The director of Madeline’s Madeline, one of my favourite films of a couple years ago, is back with another film, this time about the horror author Shirley Jackson, with a bravura performance from Elisabeth Moss. Hopefully this means it gets a bit more widespread acclaim, because I think it deserves it, not that it’s always easy to watch, given the mind games going on amongst the protagonists.

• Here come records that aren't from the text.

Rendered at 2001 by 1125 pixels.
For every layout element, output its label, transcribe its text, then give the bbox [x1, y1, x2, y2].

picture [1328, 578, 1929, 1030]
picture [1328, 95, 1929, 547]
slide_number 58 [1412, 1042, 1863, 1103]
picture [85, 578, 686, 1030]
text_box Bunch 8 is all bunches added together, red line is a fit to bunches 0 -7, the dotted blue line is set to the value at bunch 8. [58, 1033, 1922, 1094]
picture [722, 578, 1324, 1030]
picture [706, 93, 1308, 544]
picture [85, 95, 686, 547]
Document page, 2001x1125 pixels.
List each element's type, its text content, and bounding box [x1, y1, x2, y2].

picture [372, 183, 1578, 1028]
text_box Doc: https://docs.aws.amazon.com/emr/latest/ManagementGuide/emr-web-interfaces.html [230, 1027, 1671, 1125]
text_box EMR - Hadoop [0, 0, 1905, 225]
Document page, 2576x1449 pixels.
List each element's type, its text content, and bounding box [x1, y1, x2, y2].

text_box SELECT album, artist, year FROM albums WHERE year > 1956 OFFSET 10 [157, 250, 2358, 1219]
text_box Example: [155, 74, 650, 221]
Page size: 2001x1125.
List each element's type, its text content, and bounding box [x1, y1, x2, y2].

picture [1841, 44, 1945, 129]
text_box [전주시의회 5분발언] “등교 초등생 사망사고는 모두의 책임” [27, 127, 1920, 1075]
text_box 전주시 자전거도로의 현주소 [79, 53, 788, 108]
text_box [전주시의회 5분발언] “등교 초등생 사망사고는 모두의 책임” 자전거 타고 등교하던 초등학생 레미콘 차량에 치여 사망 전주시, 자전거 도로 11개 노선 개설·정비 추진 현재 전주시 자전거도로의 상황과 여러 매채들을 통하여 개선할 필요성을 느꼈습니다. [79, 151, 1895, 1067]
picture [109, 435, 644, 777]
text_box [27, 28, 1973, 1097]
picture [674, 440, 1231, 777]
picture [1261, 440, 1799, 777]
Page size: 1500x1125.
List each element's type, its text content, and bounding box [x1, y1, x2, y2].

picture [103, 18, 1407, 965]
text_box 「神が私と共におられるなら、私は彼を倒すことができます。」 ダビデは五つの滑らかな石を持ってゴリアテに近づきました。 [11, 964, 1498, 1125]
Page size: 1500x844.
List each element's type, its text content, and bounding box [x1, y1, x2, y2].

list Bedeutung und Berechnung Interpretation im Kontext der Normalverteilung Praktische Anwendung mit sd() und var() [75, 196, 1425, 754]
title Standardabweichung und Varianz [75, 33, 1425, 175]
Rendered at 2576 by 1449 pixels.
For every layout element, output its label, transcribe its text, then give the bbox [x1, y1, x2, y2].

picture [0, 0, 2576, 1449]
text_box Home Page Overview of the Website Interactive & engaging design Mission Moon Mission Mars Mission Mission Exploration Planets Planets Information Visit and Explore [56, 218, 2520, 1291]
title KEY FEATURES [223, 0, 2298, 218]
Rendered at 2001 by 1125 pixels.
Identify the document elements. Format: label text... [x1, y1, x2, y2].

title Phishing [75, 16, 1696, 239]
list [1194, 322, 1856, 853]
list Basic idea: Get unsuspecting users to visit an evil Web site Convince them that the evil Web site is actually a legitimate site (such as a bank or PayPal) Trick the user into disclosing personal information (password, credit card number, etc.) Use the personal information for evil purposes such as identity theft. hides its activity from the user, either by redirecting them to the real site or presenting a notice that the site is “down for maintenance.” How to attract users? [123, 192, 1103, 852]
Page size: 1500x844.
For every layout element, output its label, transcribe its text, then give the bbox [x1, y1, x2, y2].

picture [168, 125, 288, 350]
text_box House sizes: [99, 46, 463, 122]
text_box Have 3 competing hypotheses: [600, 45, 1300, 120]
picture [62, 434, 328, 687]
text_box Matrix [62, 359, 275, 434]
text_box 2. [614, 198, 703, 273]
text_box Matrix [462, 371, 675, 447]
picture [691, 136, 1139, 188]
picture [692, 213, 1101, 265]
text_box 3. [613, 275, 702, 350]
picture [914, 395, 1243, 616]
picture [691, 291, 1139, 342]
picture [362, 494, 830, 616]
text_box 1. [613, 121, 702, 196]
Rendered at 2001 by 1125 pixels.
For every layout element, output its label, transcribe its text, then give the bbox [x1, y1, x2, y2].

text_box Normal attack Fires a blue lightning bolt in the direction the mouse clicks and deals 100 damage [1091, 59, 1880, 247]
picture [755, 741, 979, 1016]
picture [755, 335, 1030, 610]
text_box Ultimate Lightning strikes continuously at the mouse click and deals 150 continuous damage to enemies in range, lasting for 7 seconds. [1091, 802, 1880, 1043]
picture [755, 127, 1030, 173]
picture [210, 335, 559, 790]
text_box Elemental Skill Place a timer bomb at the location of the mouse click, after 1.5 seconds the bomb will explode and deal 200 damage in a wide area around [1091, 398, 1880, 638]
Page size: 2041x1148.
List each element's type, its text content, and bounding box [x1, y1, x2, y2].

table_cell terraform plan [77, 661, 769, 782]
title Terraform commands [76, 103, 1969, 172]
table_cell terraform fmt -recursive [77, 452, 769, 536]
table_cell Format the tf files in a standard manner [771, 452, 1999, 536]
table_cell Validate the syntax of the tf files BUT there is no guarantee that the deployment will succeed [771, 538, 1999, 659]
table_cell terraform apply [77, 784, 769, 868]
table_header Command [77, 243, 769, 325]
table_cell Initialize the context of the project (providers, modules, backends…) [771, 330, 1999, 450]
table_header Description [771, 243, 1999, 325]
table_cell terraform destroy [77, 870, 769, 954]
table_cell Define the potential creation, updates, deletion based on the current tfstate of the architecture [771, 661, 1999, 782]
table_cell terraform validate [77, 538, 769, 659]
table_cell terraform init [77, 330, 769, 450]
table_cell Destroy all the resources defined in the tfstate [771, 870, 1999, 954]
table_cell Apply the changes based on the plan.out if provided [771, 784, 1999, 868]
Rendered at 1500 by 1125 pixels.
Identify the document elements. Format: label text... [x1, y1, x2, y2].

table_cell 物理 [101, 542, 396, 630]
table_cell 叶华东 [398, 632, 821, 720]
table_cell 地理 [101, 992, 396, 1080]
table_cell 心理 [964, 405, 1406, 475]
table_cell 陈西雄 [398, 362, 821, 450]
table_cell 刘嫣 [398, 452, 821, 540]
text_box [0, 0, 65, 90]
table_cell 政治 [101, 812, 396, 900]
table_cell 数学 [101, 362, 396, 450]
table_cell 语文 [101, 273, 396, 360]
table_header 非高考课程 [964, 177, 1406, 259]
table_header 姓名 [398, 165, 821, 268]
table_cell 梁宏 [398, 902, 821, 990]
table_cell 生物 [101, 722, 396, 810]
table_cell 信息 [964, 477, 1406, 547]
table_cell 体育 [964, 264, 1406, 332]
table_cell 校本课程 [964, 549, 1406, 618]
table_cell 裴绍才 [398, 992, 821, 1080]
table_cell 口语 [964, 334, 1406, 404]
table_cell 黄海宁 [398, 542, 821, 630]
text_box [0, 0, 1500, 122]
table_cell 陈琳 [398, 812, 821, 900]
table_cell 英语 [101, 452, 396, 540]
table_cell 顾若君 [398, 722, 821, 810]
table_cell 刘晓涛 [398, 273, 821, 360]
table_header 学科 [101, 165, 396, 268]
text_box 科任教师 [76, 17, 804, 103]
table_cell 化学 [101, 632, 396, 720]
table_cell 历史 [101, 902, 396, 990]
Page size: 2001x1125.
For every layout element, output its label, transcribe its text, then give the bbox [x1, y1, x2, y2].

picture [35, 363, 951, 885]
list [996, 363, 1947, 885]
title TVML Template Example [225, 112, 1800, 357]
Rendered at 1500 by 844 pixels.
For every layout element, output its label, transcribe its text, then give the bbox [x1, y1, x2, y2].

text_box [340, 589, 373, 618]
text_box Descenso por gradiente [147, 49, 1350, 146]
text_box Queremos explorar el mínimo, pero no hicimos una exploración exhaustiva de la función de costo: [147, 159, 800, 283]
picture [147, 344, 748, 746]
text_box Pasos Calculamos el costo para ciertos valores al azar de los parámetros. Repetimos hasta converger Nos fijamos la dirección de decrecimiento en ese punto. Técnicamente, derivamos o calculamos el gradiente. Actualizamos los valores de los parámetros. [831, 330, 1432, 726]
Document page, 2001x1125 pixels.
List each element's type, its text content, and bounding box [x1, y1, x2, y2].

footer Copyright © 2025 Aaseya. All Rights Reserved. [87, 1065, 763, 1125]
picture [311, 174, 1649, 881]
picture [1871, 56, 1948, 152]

Director Josephine Decker has made some of my favourite films of recent years, developing a distinctive, corporeal and impressionistic aesthetic. It feels a little different here, presumably because she’s working with a different cinematographer from her earlier works, and so this feels a little more classical than her erstwhile experiments in trying to get directly inside someone’s head. It’s still stylish in evoking a mid-20th century New England setting, and comes across at times a little like Professor Marston and the Wonder Women, and while that film had its psychosexual overtones, Shirley really pushes hard into some dark territory in essaying the relationship between the titular writer and a young woman whom she at first fears her flirtatious and philandering academic husband has his sights set on. Things develop into a four-way entanglement between these two couples, all of which is brought out ultimately by the committed performances of the ever-mercurial Elisabeth Moss as Shirley and Australian actor Odessa Young as her protegee of sorts (plus of course Michael Stuhlbarg, who really makes the most of his beard and his paunch to create a memorable professor).
CREDITS
Director Josephine Decker; Writer Sarah Gubbins (based on the novel by Susan Scarf Merrell); Cinematographer Sturla Brandth Grøvlen; Starring Elisabeth Moss, Michael Stuhlbarg, Odessa Young, Logan Lerman; Length 107 minutes.
Seen at home (BFI Player streaming), London, Friday 9 October 2020.